Material for this exercise Start Marker

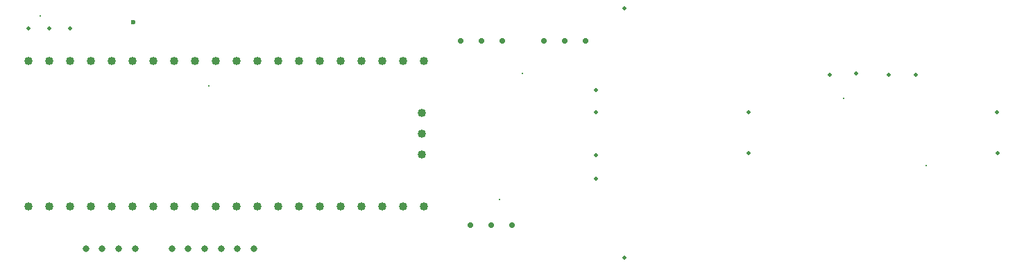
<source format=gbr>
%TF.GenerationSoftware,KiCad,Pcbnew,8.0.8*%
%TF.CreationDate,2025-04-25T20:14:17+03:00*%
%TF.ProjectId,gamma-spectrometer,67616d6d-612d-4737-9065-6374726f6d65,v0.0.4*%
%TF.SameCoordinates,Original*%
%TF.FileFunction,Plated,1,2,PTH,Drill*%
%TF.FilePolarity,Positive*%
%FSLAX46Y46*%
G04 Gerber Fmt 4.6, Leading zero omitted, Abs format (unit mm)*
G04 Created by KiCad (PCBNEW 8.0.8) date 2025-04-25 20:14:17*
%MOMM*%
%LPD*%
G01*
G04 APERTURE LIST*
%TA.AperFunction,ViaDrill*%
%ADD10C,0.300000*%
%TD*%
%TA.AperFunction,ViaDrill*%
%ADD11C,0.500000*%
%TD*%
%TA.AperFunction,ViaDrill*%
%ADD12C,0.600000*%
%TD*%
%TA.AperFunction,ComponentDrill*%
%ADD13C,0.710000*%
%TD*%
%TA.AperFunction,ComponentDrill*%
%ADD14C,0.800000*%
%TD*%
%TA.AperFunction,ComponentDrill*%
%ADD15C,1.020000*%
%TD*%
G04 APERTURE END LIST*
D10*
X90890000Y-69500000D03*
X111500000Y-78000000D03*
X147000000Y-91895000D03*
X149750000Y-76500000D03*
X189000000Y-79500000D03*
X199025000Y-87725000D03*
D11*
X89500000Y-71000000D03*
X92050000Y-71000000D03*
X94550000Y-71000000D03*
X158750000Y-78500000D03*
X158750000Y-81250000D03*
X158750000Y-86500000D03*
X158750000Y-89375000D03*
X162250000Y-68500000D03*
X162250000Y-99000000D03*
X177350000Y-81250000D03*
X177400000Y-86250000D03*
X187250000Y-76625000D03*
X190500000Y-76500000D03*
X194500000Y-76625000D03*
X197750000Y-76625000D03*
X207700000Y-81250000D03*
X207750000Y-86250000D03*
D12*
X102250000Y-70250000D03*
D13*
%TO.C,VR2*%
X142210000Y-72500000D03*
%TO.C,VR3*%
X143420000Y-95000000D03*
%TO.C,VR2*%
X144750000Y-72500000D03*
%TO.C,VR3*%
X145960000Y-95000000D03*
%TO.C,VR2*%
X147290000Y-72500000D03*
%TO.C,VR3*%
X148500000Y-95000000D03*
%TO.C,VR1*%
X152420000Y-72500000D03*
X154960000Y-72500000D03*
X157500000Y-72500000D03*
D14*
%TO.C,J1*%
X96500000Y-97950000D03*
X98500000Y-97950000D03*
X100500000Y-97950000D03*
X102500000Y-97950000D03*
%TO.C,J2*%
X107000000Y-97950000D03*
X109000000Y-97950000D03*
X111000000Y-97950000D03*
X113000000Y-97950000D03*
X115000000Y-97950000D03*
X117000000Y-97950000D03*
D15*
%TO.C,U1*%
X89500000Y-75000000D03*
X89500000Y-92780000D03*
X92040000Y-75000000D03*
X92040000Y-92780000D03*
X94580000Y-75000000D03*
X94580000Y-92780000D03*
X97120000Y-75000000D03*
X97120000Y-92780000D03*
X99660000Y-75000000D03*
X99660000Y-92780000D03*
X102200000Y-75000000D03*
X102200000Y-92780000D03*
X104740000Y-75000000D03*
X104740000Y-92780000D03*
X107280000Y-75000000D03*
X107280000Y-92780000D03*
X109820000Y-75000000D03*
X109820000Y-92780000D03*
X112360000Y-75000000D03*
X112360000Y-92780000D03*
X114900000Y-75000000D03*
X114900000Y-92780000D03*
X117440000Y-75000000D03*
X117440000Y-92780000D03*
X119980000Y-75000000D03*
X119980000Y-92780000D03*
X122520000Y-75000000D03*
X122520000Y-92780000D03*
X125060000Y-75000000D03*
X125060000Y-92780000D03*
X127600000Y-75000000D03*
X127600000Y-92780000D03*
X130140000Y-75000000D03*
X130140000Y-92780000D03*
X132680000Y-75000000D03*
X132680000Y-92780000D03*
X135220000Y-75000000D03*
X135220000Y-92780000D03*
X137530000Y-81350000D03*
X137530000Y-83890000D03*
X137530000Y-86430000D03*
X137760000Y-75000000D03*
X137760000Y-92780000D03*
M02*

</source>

Material for this exercise End Marker
Material for this exercise Start Marker

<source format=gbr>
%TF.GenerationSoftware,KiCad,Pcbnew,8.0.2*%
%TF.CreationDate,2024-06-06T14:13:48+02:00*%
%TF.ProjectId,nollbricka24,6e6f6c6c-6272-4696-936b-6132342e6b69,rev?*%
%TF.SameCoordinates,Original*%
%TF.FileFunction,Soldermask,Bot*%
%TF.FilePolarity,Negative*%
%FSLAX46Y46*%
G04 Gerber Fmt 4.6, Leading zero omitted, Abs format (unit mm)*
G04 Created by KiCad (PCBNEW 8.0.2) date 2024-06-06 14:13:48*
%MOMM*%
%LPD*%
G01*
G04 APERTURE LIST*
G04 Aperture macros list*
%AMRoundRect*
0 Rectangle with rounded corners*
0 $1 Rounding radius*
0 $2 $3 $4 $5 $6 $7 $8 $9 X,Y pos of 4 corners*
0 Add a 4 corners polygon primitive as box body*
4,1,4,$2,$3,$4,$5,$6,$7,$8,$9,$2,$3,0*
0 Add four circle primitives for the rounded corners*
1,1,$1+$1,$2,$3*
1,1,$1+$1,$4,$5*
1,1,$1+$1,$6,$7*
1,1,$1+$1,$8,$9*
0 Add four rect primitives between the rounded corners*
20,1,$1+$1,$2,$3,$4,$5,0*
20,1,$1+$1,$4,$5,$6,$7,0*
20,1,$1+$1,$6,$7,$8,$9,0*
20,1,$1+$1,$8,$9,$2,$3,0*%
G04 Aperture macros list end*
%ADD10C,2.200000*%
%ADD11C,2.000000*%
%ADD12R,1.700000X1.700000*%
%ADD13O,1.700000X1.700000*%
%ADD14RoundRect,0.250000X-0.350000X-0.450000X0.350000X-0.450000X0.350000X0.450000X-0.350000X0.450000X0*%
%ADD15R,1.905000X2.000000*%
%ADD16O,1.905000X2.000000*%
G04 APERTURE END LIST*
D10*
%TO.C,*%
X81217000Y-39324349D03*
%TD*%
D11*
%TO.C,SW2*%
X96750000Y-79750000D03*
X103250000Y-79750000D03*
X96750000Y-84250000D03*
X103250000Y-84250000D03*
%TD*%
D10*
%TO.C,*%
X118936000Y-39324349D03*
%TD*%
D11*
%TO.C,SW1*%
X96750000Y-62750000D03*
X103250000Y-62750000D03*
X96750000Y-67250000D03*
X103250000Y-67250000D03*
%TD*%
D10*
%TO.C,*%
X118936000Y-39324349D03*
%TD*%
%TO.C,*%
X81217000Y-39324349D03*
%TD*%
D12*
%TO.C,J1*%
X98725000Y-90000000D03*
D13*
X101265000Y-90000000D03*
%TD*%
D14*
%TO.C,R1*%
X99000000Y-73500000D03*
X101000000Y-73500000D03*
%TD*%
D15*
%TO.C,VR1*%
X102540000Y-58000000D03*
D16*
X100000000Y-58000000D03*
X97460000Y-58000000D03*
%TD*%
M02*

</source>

Material for this exercise End Marker
Material for this exercise Start Marker

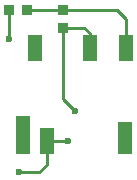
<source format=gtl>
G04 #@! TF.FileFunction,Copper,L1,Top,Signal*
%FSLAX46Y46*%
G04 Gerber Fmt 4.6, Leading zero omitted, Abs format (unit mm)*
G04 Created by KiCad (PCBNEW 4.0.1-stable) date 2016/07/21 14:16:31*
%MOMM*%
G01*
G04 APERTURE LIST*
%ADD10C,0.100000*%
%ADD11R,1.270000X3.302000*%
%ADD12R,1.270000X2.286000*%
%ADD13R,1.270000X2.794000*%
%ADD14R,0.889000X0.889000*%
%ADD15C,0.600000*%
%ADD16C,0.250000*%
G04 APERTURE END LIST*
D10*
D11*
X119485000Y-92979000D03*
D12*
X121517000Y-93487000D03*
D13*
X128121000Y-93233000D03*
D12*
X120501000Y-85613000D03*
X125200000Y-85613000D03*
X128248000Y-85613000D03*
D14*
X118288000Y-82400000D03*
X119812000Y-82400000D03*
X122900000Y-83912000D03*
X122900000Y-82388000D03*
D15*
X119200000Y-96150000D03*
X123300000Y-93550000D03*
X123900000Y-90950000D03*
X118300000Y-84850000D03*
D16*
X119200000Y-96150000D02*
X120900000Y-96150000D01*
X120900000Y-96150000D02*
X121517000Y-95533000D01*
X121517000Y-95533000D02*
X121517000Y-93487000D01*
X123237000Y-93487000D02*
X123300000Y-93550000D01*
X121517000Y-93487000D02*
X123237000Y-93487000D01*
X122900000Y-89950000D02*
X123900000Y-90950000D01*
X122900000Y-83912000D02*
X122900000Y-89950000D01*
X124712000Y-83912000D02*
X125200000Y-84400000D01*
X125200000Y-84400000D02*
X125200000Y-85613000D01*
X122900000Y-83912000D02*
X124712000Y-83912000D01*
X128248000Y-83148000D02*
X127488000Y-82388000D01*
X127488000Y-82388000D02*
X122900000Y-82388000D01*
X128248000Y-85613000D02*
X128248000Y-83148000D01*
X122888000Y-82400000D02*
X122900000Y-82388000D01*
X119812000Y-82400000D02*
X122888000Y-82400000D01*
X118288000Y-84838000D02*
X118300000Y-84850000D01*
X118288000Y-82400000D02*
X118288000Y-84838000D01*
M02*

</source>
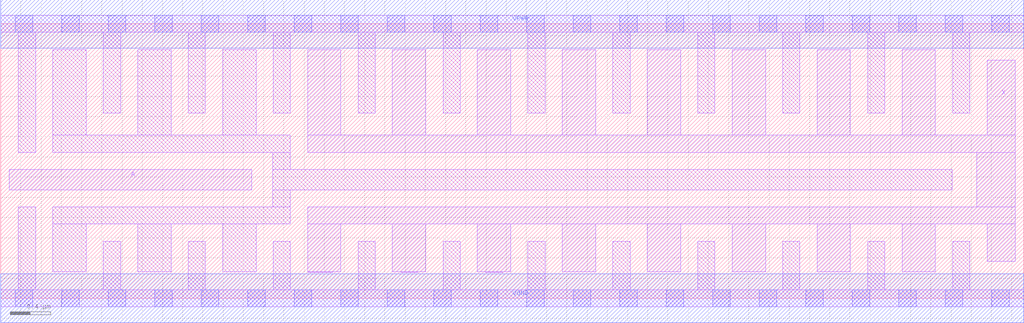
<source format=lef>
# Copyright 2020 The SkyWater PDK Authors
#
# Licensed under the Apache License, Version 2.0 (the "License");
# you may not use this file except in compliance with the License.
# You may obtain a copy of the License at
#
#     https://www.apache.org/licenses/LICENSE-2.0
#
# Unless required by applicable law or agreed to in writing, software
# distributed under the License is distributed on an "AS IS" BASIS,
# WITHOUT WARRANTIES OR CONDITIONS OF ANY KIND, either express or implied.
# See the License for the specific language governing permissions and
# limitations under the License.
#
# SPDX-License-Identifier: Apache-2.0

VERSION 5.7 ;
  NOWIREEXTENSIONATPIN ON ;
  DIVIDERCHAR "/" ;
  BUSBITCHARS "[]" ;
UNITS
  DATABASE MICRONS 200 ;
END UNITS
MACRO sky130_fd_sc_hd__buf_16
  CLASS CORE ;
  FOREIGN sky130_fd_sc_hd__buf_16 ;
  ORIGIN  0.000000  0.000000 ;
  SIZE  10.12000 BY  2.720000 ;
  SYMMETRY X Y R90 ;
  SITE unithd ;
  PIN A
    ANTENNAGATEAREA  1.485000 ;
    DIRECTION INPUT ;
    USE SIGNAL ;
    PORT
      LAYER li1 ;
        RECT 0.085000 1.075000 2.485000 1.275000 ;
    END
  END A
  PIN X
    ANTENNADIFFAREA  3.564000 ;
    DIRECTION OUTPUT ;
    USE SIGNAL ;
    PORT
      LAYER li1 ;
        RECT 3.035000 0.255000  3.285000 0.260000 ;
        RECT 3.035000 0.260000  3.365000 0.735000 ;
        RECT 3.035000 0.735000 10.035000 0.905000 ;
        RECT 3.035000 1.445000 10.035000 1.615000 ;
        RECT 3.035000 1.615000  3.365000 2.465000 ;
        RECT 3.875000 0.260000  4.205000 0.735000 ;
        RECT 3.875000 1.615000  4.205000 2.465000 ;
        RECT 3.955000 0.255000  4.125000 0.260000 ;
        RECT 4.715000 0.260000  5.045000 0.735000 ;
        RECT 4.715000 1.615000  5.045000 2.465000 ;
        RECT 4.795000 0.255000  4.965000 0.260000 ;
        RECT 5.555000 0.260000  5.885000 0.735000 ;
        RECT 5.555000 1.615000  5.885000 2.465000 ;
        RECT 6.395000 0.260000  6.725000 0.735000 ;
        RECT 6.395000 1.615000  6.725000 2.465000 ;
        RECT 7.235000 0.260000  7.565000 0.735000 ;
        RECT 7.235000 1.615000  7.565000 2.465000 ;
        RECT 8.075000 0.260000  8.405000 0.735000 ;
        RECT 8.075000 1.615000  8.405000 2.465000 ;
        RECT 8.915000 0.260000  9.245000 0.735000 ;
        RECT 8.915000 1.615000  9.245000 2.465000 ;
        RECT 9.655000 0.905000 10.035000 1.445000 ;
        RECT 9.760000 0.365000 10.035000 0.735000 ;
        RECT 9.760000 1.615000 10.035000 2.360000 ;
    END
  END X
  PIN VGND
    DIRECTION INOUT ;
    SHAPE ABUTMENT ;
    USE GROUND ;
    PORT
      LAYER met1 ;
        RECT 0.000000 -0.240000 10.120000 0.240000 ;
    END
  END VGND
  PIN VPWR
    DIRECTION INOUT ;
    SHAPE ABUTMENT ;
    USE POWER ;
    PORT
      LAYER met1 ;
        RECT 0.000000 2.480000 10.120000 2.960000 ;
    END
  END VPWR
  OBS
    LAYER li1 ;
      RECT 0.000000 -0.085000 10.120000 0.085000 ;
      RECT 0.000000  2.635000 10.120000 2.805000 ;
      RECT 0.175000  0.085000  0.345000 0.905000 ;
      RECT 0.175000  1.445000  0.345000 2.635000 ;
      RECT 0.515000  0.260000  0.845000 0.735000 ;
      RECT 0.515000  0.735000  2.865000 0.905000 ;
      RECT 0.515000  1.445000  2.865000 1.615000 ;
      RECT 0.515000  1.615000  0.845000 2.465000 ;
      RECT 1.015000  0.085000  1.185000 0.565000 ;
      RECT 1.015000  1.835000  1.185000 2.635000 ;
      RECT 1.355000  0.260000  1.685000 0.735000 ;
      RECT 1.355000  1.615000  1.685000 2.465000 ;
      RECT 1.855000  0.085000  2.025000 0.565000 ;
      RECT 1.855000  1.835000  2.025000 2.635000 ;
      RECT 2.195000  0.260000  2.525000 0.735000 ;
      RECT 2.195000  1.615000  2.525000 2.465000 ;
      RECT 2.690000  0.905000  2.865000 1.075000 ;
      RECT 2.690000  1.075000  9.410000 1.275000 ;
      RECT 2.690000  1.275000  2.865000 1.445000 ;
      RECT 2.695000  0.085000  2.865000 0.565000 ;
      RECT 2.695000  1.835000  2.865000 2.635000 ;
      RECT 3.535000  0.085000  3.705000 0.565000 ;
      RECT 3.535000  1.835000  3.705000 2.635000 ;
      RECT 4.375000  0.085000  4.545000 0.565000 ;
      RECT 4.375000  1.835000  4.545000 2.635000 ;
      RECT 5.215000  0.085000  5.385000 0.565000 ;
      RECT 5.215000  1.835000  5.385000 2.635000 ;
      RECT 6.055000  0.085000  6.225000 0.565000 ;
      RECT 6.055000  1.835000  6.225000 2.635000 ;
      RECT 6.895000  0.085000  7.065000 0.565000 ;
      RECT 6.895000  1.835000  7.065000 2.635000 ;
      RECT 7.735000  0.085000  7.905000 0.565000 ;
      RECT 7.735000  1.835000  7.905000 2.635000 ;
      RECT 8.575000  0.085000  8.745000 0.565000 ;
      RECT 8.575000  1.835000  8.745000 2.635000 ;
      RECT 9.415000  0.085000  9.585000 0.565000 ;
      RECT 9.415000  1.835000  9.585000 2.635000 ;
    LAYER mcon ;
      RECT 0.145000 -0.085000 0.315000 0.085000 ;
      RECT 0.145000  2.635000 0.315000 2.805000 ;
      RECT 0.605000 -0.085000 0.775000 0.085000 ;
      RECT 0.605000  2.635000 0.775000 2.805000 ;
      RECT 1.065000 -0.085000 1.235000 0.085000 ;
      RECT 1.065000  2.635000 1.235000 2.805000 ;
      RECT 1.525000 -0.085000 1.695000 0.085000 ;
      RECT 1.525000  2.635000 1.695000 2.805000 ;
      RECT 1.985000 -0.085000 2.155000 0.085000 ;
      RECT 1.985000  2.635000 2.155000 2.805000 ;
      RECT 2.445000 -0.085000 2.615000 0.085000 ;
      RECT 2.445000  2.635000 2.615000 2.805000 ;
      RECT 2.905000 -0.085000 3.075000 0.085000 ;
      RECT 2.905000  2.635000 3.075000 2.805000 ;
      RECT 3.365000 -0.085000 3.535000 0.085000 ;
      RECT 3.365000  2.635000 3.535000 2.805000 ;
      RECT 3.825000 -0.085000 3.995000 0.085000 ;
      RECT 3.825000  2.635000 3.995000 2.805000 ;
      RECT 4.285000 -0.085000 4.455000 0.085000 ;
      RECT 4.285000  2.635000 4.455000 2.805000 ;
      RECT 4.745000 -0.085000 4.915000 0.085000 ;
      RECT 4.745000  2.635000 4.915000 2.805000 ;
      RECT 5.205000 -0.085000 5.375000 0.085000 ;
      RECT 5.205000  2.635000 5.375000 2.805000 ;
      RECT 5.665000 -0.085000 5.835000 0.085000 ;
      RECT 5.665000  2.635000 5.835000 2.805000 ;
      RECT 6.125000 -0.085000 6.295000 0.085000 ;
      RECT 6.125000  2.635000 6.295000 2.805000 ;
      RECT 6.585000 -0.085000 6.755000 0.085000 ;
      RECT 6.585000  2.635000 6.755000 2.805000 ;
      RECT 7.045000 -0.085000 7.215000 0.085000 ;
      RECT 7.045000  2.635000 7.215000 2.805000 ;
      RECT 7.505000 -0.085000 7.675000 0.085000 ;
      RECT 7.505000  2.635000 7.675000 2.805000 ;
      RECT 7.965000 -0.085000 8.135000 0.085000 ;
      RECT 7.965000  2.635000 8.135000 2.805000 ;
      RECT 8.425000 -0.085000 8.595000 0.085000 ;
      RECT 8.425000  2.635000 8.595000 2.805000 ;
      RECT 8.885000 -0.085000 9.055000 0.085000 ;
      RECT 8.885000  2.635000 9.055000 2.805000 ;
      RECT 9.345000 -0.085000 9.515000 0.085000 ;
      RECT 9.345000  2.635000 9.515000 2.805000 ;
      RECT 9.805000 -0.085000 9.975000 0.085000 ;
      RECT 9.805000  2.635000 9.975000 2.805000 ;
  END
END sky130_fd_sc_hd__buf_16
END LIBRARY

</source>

Material for this exercise End Marker

The expected output is every line of the records in which the string "DIRECTION" appears.

    DIRECTION INPUT ;
    DIRECTION OUTPUT ;
    DIRECTION INOUT ;
    DIRECTION INOUT ;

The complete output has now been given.